The control and monitoring of gas flow is important in many applications, from fluid transport and delivery, to medical applications such as breath analysis, for anesthesiology and diagnostic monitoring.
Volatile organic compounds (VOCs) are a diverse group of carbon-based chemicals that are volatile at ambient temperature. VOC analysis is used in the fields of environmental contamination monitoring, forensic science, mining, chemical manufacture and process control, and fragrance and flavor industries. VOCs emitted from breath may include biomarkers useful in the diagnosis of a plurality of diseases, including but not limited to asthma, breast cancer, chronic obstructive pulmonary disease, diabetes, schizophrenia, cystic fibrosis, and arthritis. For example Nitric Oxide (NO), Pentane, ethane, and 8-isoprotane have been found as potential diagnostic markers in human breath of patients with asthma, while acetone, ethanol, and methyl nitrate have been found in diabetes. Other VOCs that could be used as biomarkers in breath include, but are not limited to carbon dioxide, oxygen, and ammonia.
In general, biomarker monitoring offers a lower cost, less invasive method of obtaining important medical information from a patient. Since the discovery of NO in human breath, it has been quite intensively studied with association in allergen-induced airway inflammation, as a marker of eosinophilic airway inflammation, and its utility to assess response to anti-inflammatory therapy. NO levels are affected by age, height, weight, gender, and race and NO is generally free of day-to-day variation making it highly reproducible. Also, NO concentrations in exhaled breath are dependent on the flow rate making NO the most widely studied and standardized noninvasive biomarker for asthma.
Biomarker analysis through exhaled-breath monitoring has not yet been introduced into every day diagnostic clinical practice. This is mainly due to the lack of standardization and normalization of sampling procedures and the lack of a uniformly accepted evaluation criteria for data. However, with the recent development of flow rate sensors, measurement of biomarkers such as NO has been greatly simplified.
The alternative to assessing airway inflammation is bronchial biopsy which is expensive, invasive, complex, and not widely available to physicians. Bronchial biopsy does not fit the trend of moving towards non-invasive and rapid diagnostic tools which are simpler to perform, painless, and more agreeable to patients. This new trend opens up a new promising area for a noninvasive diagnostic tool with various advantages. Tests can be repeatedly performed without discomfort to patients. They also can be applied to children including infants and to patients with severe disease in whom more invasive procedures are not possible.

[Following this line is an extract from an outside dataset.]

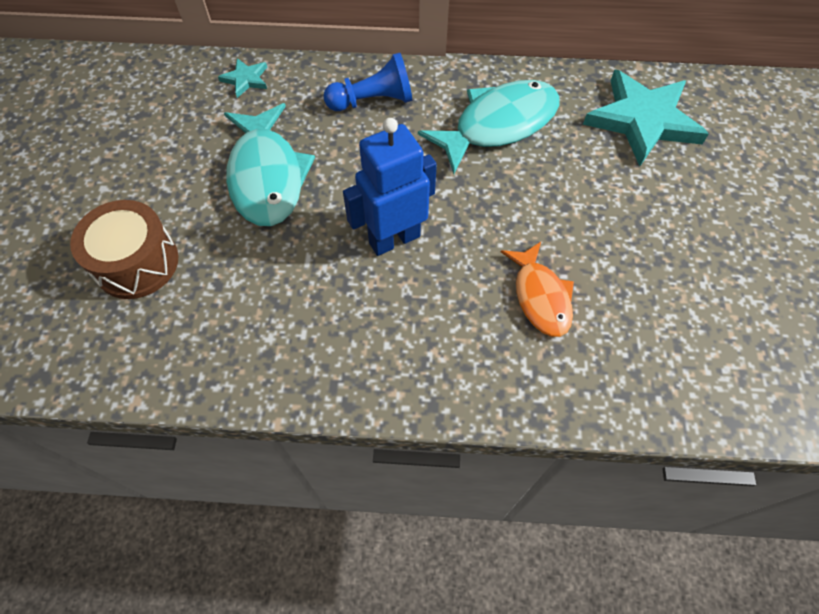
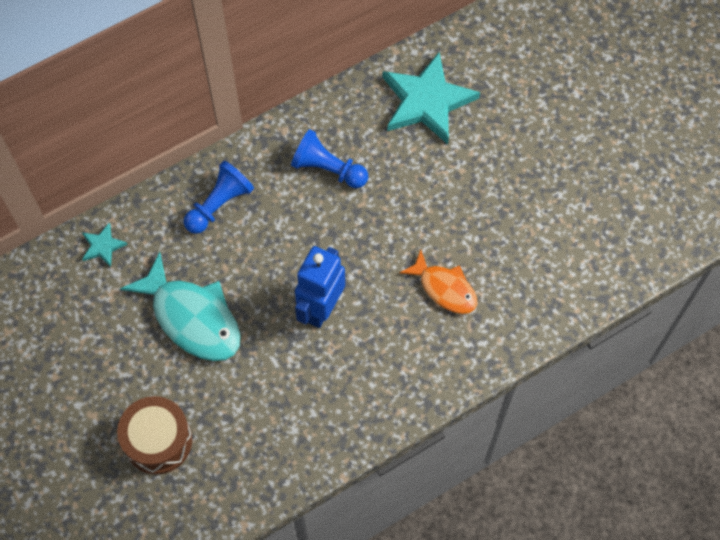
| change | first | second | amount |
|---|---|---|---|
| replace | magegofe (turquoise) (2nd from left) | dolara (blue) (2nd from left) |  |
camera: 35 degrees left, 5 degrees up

Existing methods and devices may detect such unknown biomarkers, but they are generally slow and complicated. Miniaturized sensors and methods generally lack sufficient sensitivity, selectivity, and/or reliability; and may be especially deficient for detecting one or more biomarkers in human breath.
Even though flow sensors can be quite affordable, a simpler, less expensive and more reliable sensor can be tremendously useful, particularly in applications targeting in-home medical treatment/management tools. Other flow sensors in the art tend to use complicated detection methods such as thermal mass transport based, optical based, mechanical (both flow and pressure based), Doppler, electromagnetic, and Coriolis effects. One of the more common techniques to measure flow rate is using an ultrasound transducer.
U.S. Pat. No. 4,603,589 uses two ultrasound bi-directional transducers, each include transmitting and receiving circuits, to measure the flow parameters between the two transducers. The international patent application WO 2007/065476 also uses two ultrasound bi-directional transducers but instead calculates a mass flow of gas by obtaining time of flight signals for the upstream and downstream. U.S. Pat. No. 2002/0062681 uses two ultrasound transducers, one near the gas inlet port to a gas flow path and one near the outlet of the gas outlet port. A microcontroller compares the difference in time between the ultrasonic pulse from the ultrasound transducer near the inlet and the ultrasound transducer near the outlet and measures the concentration of gas flowing through the device.
The above prior art systems incorporate ultrasound or time and flight or a combination of both to calculate gas concentration or flow rates. These methods involve complicated and expensive circuitry and electronics.
Thus, there is a need in the art for a simple and inexpensive technology for measuring air flow, one that can be reliably integrated with a sensor system for biomarker monitoring.